Star/Galaxy Separation


Overview


Near the limiting magnitude of an image it becomes difficult to distinguish galaxies from stars. In this 9 x 3 minute inverted image of NGC 7331 it was possible to identify 117 galaxies, each circled in red, from 383 galaxy candidates reduced from 6073 detected objects. The image is 45.8' x 30.8' with 0.96 arcsec/pixel resolution and was taken with a 17” reflector under dark skies. Seeing conditions were about 2.0". A search in NED and SIMBAD showed no identified quasars in this image.

NGC 7331

Preprocessing

  1. PixInsight CosmeticCorrection was applied to remove 1 dead pixel row in each raw image.

  2. The 9 images were stacked with DeepSkyStacker using Median with kappa-sigma clipping set to 2.0. Per channel correction was enabled, all other options were disabled.

  3. PixInsight was used to crop about 10 pixels on each border and stretch the image.

  4. The image was plate solved using Astrometry.net.

Object Extraction and Reduction


SExtractor was used to extract objects and object positions from the plate solved image. SExtractor assigns a Star/Galaxy classification value (CLASS_STAR) from 0 to 1 to each extracted object. Classification values near 0 indicate the object is likely a galaxy. Classification values near 1 indicate the object is likely a star. To classify objects, SExtractor uses a neural network which takes into account object attributes including FWHM. Star/Galaxy classification is about 95% accurate. Further reduction was applied to the data set. SExtractor execution parameters reset from default values were:

  1. seeing = 2.6

  2. detect_thresh = 1.40

  3. deblend_mincount = 0.0014

SExtractor detected 6073 objects of which 4660 have a flux equal to or above the background noise level of 260. A detected object was considered a galaxy candidate if:

  1. FLUX > 780 (3x background noise level of 260)
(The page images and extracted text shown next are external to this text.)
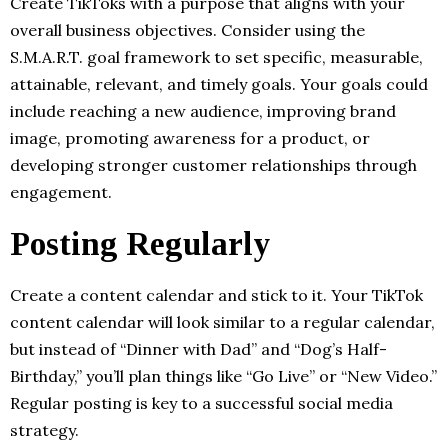
Create TikToks with a purpose that aligns with your
overall business objectives. Consider using the
S.M.A.R.T. goal framework to set specific, measurable,
attainable, relevant, and timely goals. Your goals could
include reaching a new audience, improving brand
image, promoting awareness for a product, or
developing stronger customer relationships through
engagement.
Posting Regularly
Create a content calendar and stick to it. Your TikTok
content calendar will look similar to a regular calendar,
but instead of “Dinner with Dad” and “Dog’s Half-
Birthday,” you’ll plan things like “Go Live” or “New Video.”
Regular posting is key to a successful social media
strategy.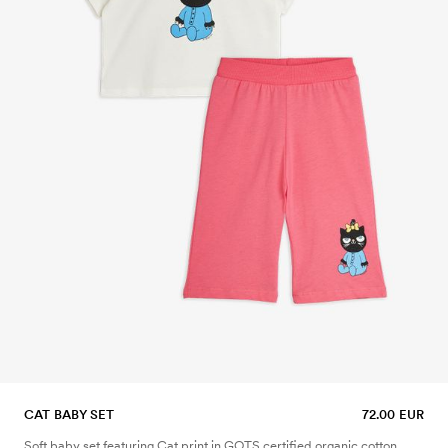
CAT BABY SET
72.00 EUR
Soft baby set featuring Cat print in GOTS certified organic cotton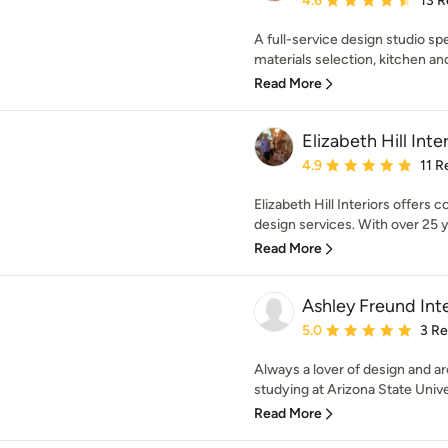
4.6
13 R
A full-service design studio sp
materials selection, kitchen a
Read More
Elizabeth Hill Inter
Average rating: 4.9 out 
4.9
11 R
Elizabeth Hill Interiors offers
design services. With over 25 ye
Read More
Ashley Freund Inte
Average rating: 5 out of
5.0
3 R
Always a lover of design and a
studying at Arizona State Unive
Read More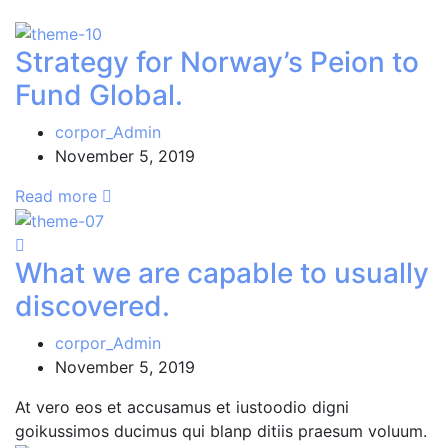
Strategy for Norway’s Peion to
Fund Global.
corpor_Admin
November 5, 2019
Read more
What we are capable to usually
discovered.
corpor_Admin
November 5, 2019
At vero eos et accusamus et iustoodio digni
goikussimos ducimus qui blanp ditiis praesum voluum.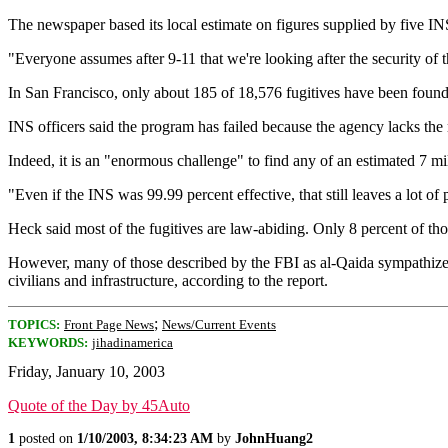
The newspaper based its local estimate on figures supplied by five IN
"Everyone assumes after 9-11 that we're looking after the security of t
In San Francisco, only about 185 of 18,576 fugitives have been foun
INS officers said the program has failed because the agency lacks the
Indeed, it is an "enormous challenge" to find any of an estimated 7 m
"Even if the INS was 99.99 percent effective, that still leaves a lot o
Heck said most of the fugitives are law-abiding. Only 8 percent of th
However, many of those described by the FBI as al-Qaida sympathizers 
civilians and infrastructure, according to the report.
;
TOPICS:
Front Page News
News/Current Events
KEYWORDS:
jihadinamerica
Friday, January 10, 2003
Quote of the Day by 45Auto
1
posted on
1/10/2003, 8:34:23 AM
by
JohnHuang2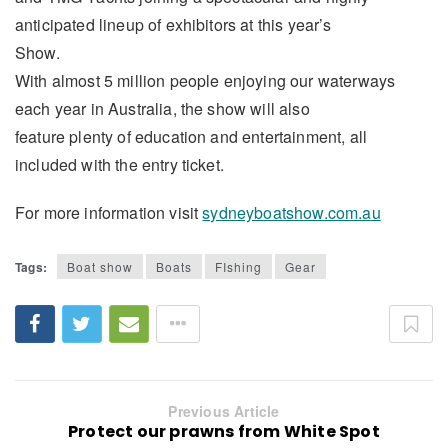
anticipated lineup of exhibitors at this year’s
Show.
With almost 5 million people enjoying our waterways
each year in Australia, the show will also
feature plenty of education and entertainment, all
included with the entry ticket.
For more information visit
sydneyboatshow.com.au
Tags:
Boat show
Boats
FIshing
Gear
Previous Article
Protect our prawns from White Spot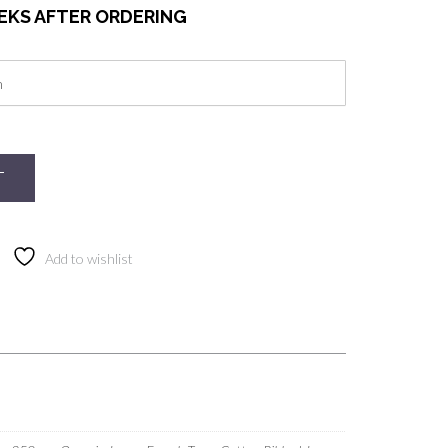
EEKS AFTER ORDERING
T
Add to wishlist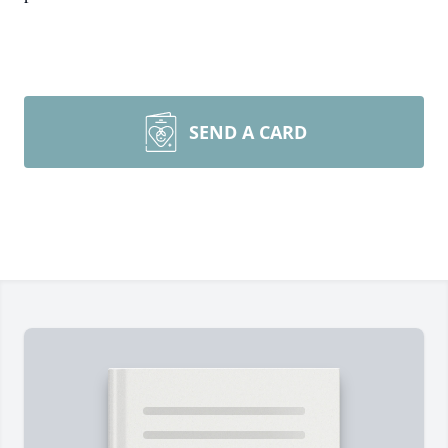
SEND A CARD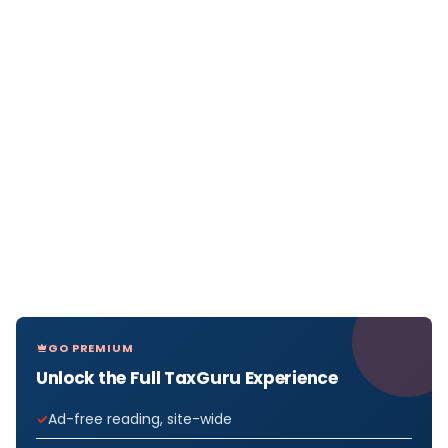
GO PREMIUM
Unlock the Full TaxGuru Experience
Ad-free reading, site-wide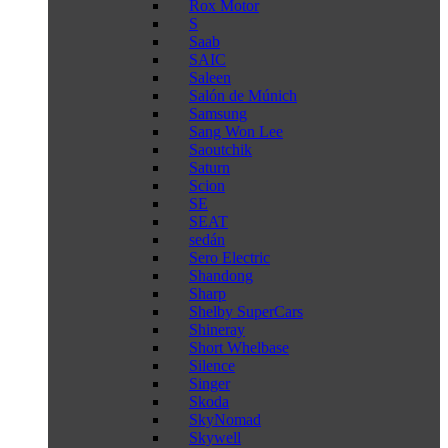
Rox Motor
S
Saab
SAIC
Saleen
Salón de Múnich
Samsung
Sang Won Lee
Saoutchik
Saturn
Scion
SE
SEAT
sedán
Sero Electric
Shandong
Sharp
Shelby SuperCars
Shineray
Short Whelbase
Silence
Singer
Skoda
SkyNomad
Skywell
  2. FWHM > 3.4 (Star profiles in the image generally had FWHM < 3.0)

  3. CLASS_STAR < 0.05

Changing these values to include more objects had little effect. Reduction left 383 galaxy candidates.


Object Mapping


The galaxy candidates were queried by position in the NED database. Each galaxy candidate’s position as reported by SExtractor was queried with a position error radius of 0.059 arcmin (3.54”). If two objects were returned, the object closest to the queried position was used. The following galaxies are visible in the image but were not considered identified and were not included in the total:

  1. NGC 7325, CLASS_STAR = 0.983

  2. NGC 7327, Incorrect position in NED?

  3. GALEXASC J223646.47+342442.1, CLASS_STAR = 0.982

  4. GALEXMSC J223748.24+340823.5, flux = 625

  5. GALEXMSC J223810.25+341958.9, flux = 294

  6. Dwarf galaxies NGC 7331A, B and C, not extracted

117 galaxy candidates were mapped to a galaxy in the NED database and considered identified which is roughly 300 identified galaxies per square degree.


Image Creation


The image above was created with Aladin Sky Atlas. The plate solved image, NED data and the Aladin filter were loaded into Aladin and Aladin was used to invert the image. To mark each identified galaxy on the image there is a row in the Aladin filter similar to:

${Identifier}="GALEXASC J223708.66+343344.0" { draw red circle (14) }


The number of galaxies in the image is greater than 117 but only 117 galaxies can be confirmed.


Data

File Producer Description
NGC 7331.fits Fits image data
NGC 7331 Plate Solved.fits Astrometry.net Fits image data with World Coordinate System values added to the FITS header
extract.txt SExtractor Extracted object data. Output fields specified in default.param. Execution parameters specified in default.cfg.
AladinFilter.txt Python script The Python script scans the extracted object data, filters galaxy candidates from the object list and looks up each galaxy candidate on NED. If a match is found on NED, it writes a record to the Aladin Filter. The script uses AstroPy for coordinate formatting.